O governador de São Paulo, Tarcísio de FReitas, do Republicanos, pode parecer hoje um candidato cada vez menos promissor e incapaz de derrotar o presidente Lula numa disputa nacional. Ainda assim, segue sendo o nome mais competitivo da extrema direita brasileira.
Mesmo fustigado pela ala mais radical do bolsonarismo, inclusive pelos filhos do ex-presidente Jair Bolsonaro, ele permanece fiel ao mesmo repertório ideológico, apenas dito em outro tom.
No seu governo, a agenda ultraliberal que se apresenta como modernização convive não apenas com a brutal violência policial, mas também com pautas que flertam com o negacionismo bolsonarista.
É nesse ambiente que nasceu o acordo do governo Tarcísio com o grupo ligado à farsa do ET Bilu. O tema foi abordado pela imprensa nas últimas semanas. Mas por trás do caso, há uma realidade perigosa. Eu sei que não parece, mas o assunto é sério. Eu juro. Vamos aos fatos.
Muito além do ET Bilu
É bem possível que você tenha lido que, em 2024, a Secretaria de Turismo do governo de Tarcísio de Freitas assinou um protocolo de intenções com a Dakila Pesquisas, organização liderada pelo empresário Urandir Fernandes de Oliveira – o criador do inesquecível ET Bilu.
O acordo, revelado pela Folha de S.Paulo no início do mês, previa cooperação para supostos estudos sobre o Caminho de Peabiru, uma antiga rota indígena que ligava o Oceano Atlântico ao Pacífico.
A articulação para assinatura foi conduzida pelo secretário estadual de Turismo de São Paulo, Roberto de Lucena, pastor evangélico filiado ao Republicanos, o mesmo partido do governador, e amigo de longa data do ex-presidente Jair Bolsonaro, do PL.

Meses depois, o convênio entre a Dakila e o governo estadual foi encerrado em função da falta de entrega de resultados técnicos, mas produziu o efeito central buscado pela organização: legitimidade estatal.
Ter sido oficialmente reconhecida como parceira de um governo estadual, afinal, é credencial para sustentar a imagem de instituto científico, usada em outras frentes de atuação.

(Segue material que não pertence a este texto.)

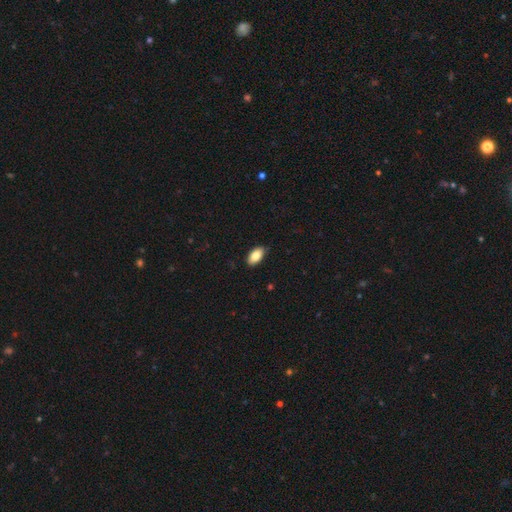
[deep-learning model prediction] smooth-or-featured: smooth: 85% | featured or disk: 8% | star or artifact: 7%
  how-rounded: in between: 94% | round: 3% | cigar-shaped: 3%
  merging: none: 85% | minor disturbance: 13% | major disturbance: 2% | merger: 1%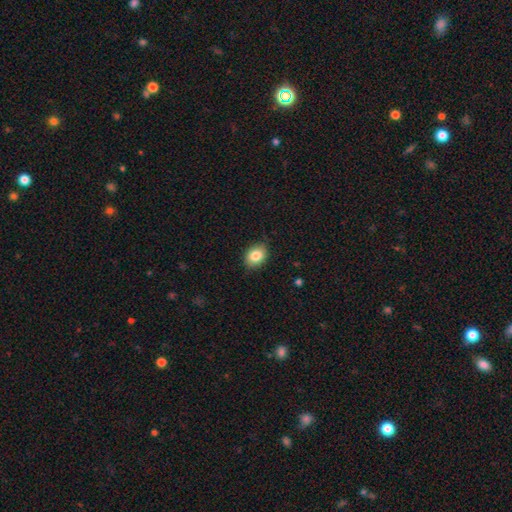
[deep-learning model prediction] Smooth or featured?
  - smooth: 84% *
  - star or artifact: 8%
  - featured or disk: 7%
How rounded?
  - in between: 67% *
  - round: 32%
  - cigar-shaped: 1%
Merging?
  - none: 84% *
  - minor disturbance: 13%
  - major disturbance: 2%
  - merger: 1%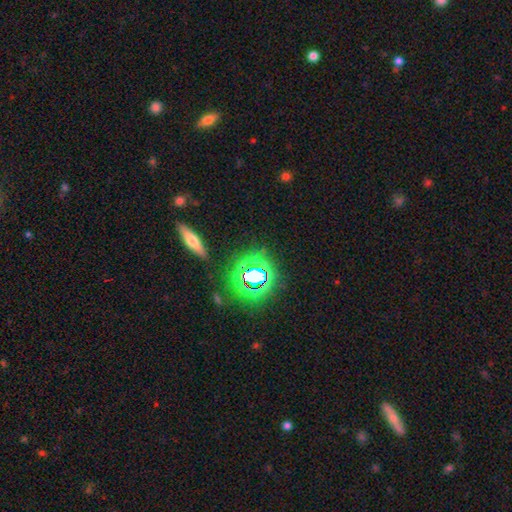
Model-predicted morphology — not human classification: smooth_or_featured: star or artifact (p=0.61) [alt: smooth p=0.25]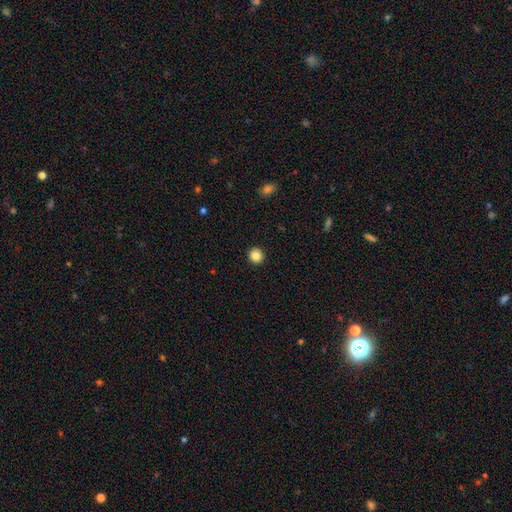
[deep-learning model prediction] smooth-or-featured: smooth: 86% | star or artifact: 10% | featured or disk: 4%
  how-rounded: round: 92% | in between: 7% | cigar-shaped: 1%
  merging: none: 93% | minor disturbance: 5% | major disturbance: 2% | merger: 1%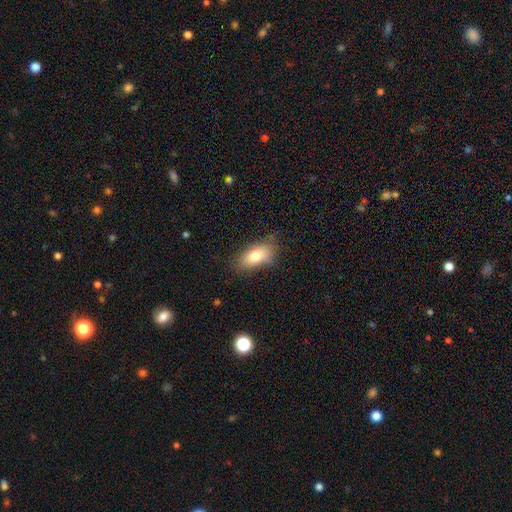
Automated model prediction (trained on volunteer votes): Smooth or featured? Predicted: smooth (p=0.77). How rounded? Predicted: in between (p=0.86). Merging? Predicted: none (p=0.76).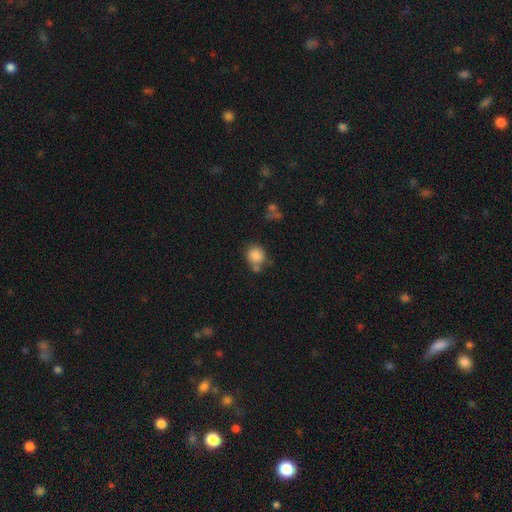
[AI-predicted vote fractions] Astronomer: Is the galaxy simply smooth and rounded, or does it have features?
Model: smooth — 85%.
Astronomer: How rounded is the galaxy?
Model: round — 82%.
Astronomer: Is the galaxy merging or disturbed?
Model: none — 58%.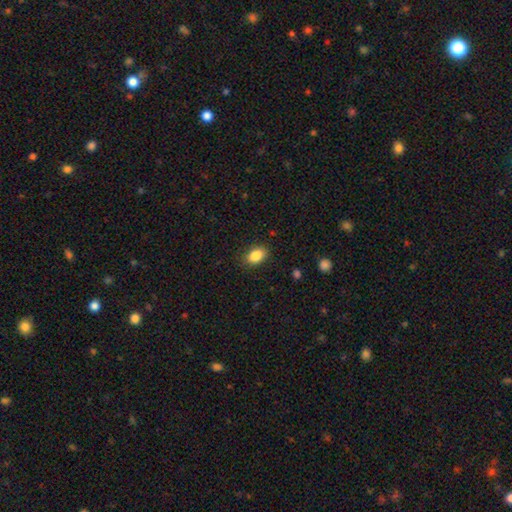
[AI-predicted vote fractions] Smooth or featured?
  - smooth: 87% *
  - star or artifact: 8%
  - featured or disk: 5%
How rounded?
  - in between: 82% *
  - round: 16%
  - cigar-shaped: 1%
Merging?
  - none: 85% *
  - minor disturbance: 11%
  - major disturbance: 3%
  - merger: 1%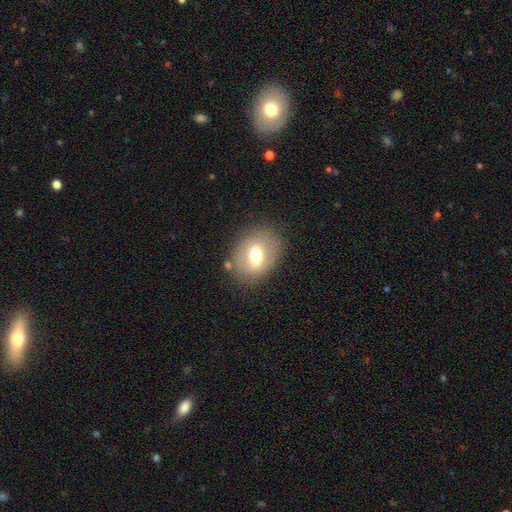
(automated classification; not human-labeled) smooth_or_featured: smooth (p=0.59) [alt: featured or disk p=0.31]
how_rounded: in between (p=0.62) [alt: round p=0.36]
merging: none (p=0.79) [alt: minor disturbance p=0.13]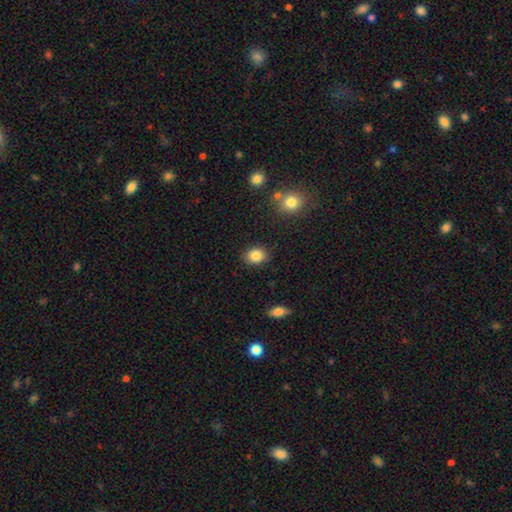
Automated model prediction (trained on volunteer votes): This appears to be a smooth galaxy with no disk features (86%) that is round (50%). Merging: none (86%).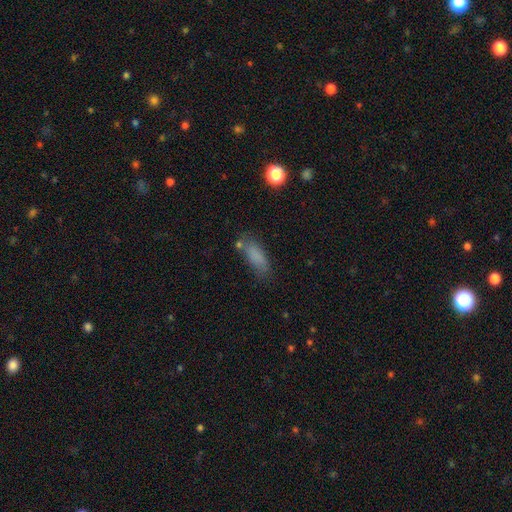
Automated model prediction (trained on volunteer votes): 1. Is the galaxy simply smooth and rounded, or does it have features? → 79% smooth, 11% star or artifact, 10% featured or disk.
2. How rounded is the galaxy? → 73% in between, 24% cigar-shaped, 3% round.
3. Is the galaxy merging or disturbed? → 65% none, 21% minor disturbance, 8% major disturbance, 6% merger.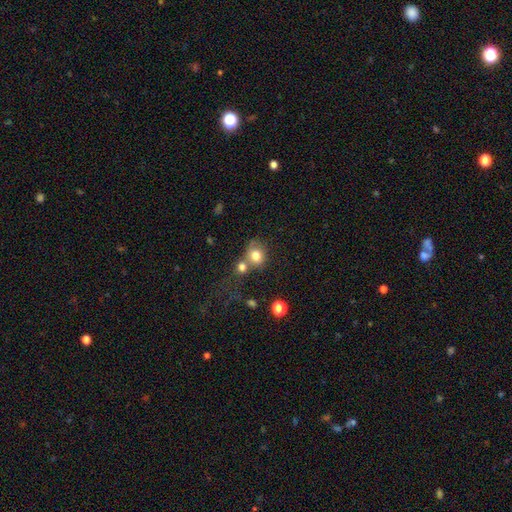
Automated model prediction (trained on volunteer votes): Smooth or featured? Predicted: smooth (p=0.78). How rounded? Predicted: round (p=0.70). Merging? Predicted: none (p=0.41).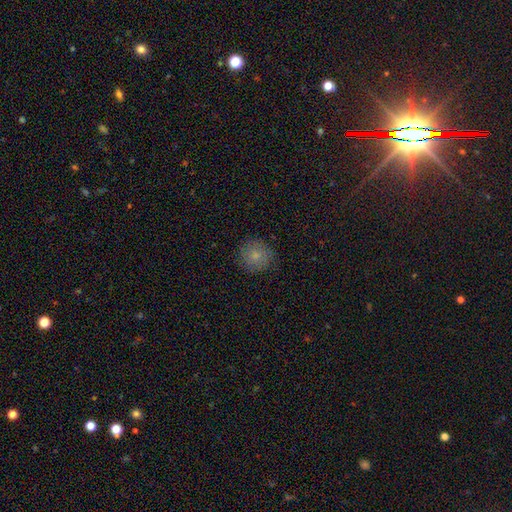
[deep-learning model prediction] Q: Smooth or featured?
A: smooth (78%); runner-up: featured or disk (12%)
Q: How rounded?
A: round (92%); runner-up: in between (7%)
Q: Merging?
A: none (84%); runner-up: minor disturbance (12%)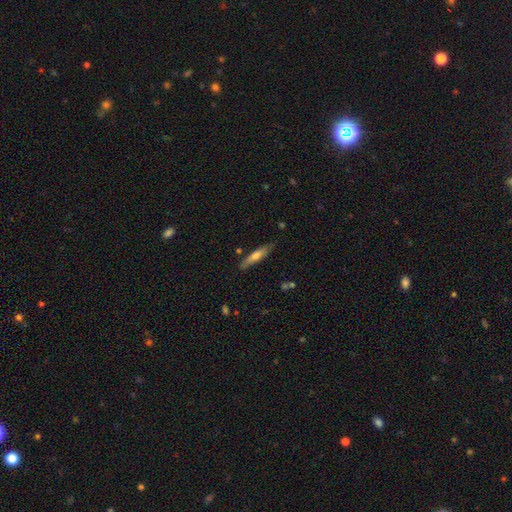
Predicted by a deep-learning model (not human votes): smooth_or_featured: smooth (p=0.54) [alt: featured or disk p=0.40]
how_rounded: cigar-shaped (p=0.87) [alt: in between p=0.12]
merging: none (p=0.82) [alt: minor disturbance p=0.13]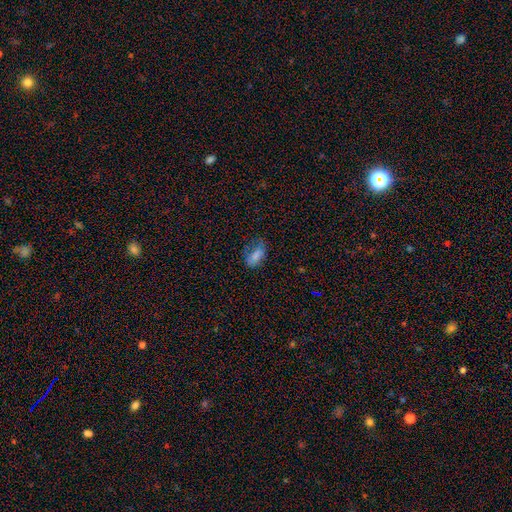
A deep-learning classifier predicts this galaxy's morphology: Smooth or featured?
  - smooth: 75% *
  - featured or disk: 13%
  - star or artifact: 11%
How rounded?
  - in between: 87% *
  - cigar-shaped: 7%
  - round: 6%
Merging?
  - none: 47% *
  - minor disturbance: 31%
  - major disturbance: 20%
  - merger: 2%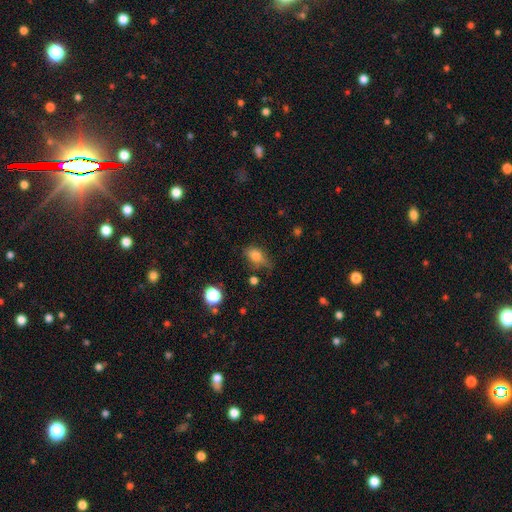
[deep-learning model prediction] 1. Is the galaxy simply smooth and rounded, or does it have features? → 78% smooth, 11% star or artifact, 10% featured or disk.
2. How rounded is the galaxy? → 76% in between, 21% round, 3% cigar-shaped.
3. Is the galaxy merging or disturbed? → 57% none, 31% minor disturbance, 9% major disturbance, 3% merger.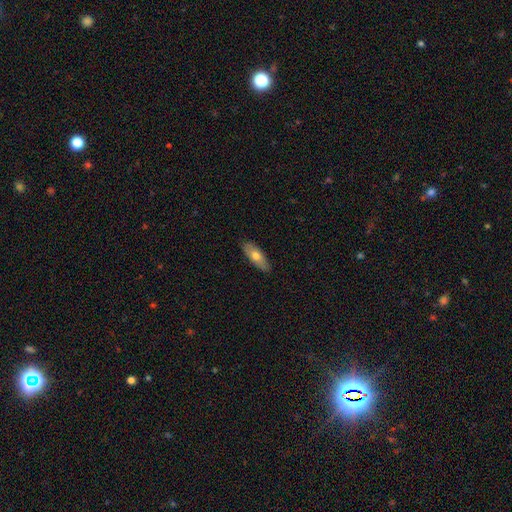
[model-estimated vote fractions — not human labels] Smooth or featured: smooth — 68% (featured or disk — 26%)
How rounded: in between — 67% (cigar-shaped — 31%)
Merging: none — 86% (minor disturbance — 11%)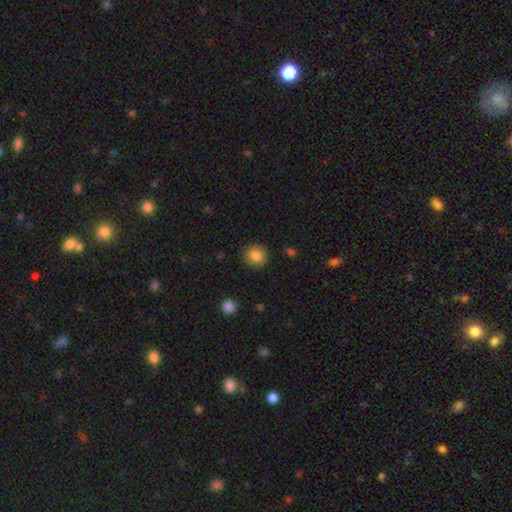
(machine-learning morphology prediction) This is clearly a smooth galaxy (84%). How rounded: clearly round (89%). Merging: clearly none (89%).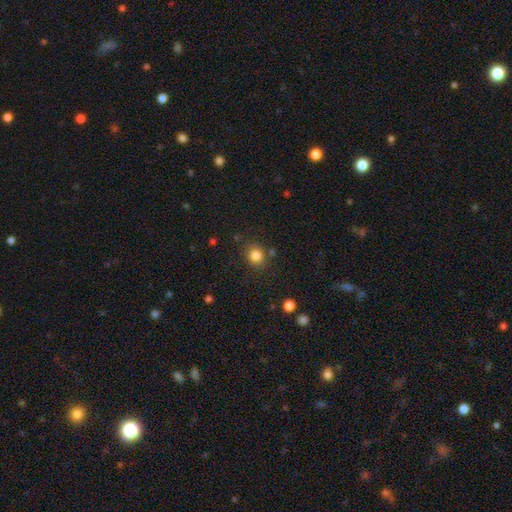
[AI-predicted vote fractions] A smooth galaxy with no disk features (83%) that is round (78%).

Vote fractions:
- Smooth or featured? smooth: 83% / star or artifact: 12% / featured or disk: 5%
- How rounded? round: 78% / in between: 21% / cigar-shaped: 1%
- Merging? none: 82% / minor disturbance: 10% / merger: 4% / major disturbance: 4%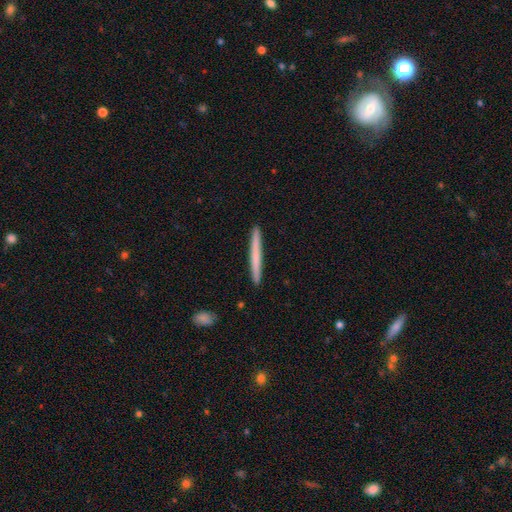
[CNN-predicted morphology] type=smooth (61%); roundness=cigar-shaped (97%); merging=none (93%).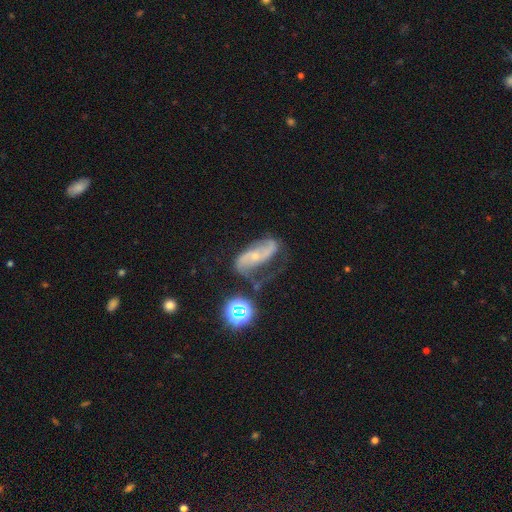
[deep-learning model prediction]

Justiça seja feita: não é só o governo Tarcísio que abriu portas para a Dakila. Em maio e setembro deste ano, a organização realizou eventos no mais prestigiado auditório do Congresso Nacional, o Nereu Ramos. Procurei a Câmara para entender quem autorizou a realização dos eventos, mas não houve resposta até a publicação da reportagem.
Segundo historiadores ouvidos pelo Intercept, essa relação com governos, feita por meio de parcerias, convênios e eventos com a presença de representantes do estado, é utilizada pela Dakila para expandir atividades supostamente científicas e empresariais.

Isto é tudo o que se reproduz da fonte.